Hongarije telt officieel 600 duizend invaliden op in het totaal 3,9 miljoen werknemers. Tegenover die kleine vier miljoen werkenden staan drie miljoen gepensioneerden (waaronder mensen met een invalidenuitkering).
Hoewel het invalidencijfer overeenkomt met het aantal geschatte zwartwerkers, neem ik aan dat dat toeval is. Er zullen ook wel echte invaliden tussen zitten. Maar zeker niet alle. Ik zie ze wel eens naast me parkeren: fief stappen ze uit hun auto, pakken uit hun handschoenenkastje een invalidenkaart die hen ontslaat van de verplichting parkeergeld te betalen en wandelen weg.
Laatst zag ik een invalide vrouw op extreem hoge naaldhakken wegtrippelen. Natuurlijk, soms zie je aan de buitenkant niet wat iemand mankeert. Maar mij bekroop toch het gevoel dat daar een arts een aardig zakcentje aan had bijverdiend.
Ook niet-invalide gepensioneerden willen overigens graag zwart bijklussen. Het argument is dat de pensioenen zo laag zijn. Dat klopt natuurlijk, maar het feit dat Hongaren gemiddeld 53 jaar zijn als ze uit het arbeidsproces treden, maakt het ook moeilijk om die pensioenen op een hoger niveau te brengen.
Kleine bedrijven zeggen vaak dat ze wel moeten werken met zwartwerkers, omdat ze anders de concurrentiestrijd niet aankunnen, gezien de hoge belastingen en premies. Dat is natuurlijk een kip-en-ei discussie: die kleine bedrijven concurreren vooral met andere kleine bedrijven die om diezelfde reden ook werken met zwartwerkers.
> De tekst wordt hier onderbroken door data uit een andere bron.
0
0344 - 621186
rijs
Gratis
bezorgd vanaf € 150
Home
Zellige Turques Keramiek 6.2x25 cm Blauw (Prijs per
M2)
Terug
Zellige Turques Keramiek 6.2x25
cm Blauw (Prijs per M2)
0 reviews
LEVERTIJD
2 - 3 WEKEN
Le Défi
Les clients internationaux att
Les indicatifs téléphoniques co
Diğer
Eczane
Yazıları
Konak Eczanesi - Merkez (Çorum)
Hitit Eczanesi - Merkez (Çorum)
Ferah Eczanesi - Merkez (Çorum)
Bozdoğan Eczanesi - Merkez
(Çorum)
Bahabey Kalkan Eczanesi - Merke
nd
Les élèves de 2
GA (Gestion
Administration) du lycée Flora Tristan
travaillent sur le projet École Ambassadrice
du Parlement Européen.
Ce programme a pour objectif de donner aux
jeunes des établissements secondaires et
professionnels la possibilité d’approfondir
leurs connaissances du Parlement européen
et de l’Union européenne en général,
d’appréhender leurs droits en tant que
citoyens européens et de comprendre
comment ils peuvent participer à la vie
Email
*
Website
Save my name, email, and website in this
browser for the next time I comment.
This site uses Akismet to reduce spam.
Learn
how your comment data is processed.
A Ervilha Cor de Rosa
Als ze allemaal legale werknemers zouden hebben, zouden ze allemaal even veel duurder zijn en dus elkaar dus op dat vlak niet meer behoeven te concurreren, ten koste van degenen die wel belasting betalen. Als ze allemaal belasting zouden betalen, zou de belasting voor iedereen omlaag kunnen. Als de belasting voor iedereen omlaag ging, werd zwartwerk een stuk minder interessant.
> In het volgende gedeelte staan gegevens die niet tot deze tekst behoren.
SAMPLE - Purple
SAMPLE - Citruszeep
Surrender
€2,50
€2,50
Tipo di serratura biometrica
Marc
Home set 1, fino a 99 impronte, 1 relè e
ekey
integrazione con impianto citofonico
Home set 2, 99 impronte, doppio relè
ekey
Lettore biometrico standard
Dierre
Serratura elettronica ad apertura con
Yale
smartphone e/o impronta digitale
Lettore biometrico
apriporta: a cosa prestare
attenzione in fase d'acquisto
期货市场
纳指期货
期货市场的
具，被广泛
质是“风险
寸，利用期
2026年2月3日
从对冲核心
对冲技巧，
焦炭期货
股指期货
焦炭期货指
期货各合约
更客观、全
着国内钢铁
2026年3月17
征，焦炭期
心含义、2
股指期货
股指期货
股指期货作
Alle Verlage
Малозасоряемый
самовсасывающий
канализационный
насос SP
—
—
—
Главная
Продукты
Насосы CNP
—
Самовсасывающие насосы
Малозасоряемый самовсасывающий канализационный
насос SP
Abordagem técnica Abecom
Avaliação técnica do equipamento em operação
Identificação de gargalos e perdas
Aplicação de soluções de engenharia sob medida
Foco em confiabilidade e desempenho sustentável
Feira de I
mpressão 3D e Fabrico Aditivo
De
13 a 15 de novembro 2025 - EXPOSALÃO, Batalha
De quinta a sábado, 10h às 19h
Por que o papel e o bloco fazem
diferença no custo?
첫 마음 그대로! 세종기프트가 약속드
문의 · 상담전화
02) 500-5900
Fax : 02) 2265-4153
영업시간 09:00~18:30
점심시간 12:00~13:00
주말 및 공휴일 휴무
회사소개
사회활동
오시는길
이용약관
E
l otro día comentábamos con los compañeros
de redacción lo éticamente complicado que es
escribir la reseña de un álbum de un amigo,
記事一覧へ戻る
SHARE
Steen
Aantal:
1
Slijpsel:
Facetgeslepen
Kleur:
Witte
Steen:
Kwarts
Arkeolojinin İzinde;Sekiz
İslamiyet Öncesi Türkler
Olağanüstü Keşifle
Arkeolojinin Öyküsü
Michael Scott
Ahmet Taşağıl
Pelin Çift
Stel dat al die zwartwerkers legaal zouden werken. Dan zou Hongarije 4,5 miljoen werknemers tellen en 2,4 miljoen gepensioneerden. Dat zouden heel wat meer belastinginkomsten zijn en heel wat minder uitgaven. Over de economische consequenties daarvan kun je alleen maar stil mijmeren. Ik wacht op de dag dat de loodgieter niet meer vraagt of ‘ik er een rekening bij wil’ of dat het zwart kan. Maar die is vrees ik nog erg ver. Voorlopig geld je gewoon als een sukkel als je wel alle belasting betaalt.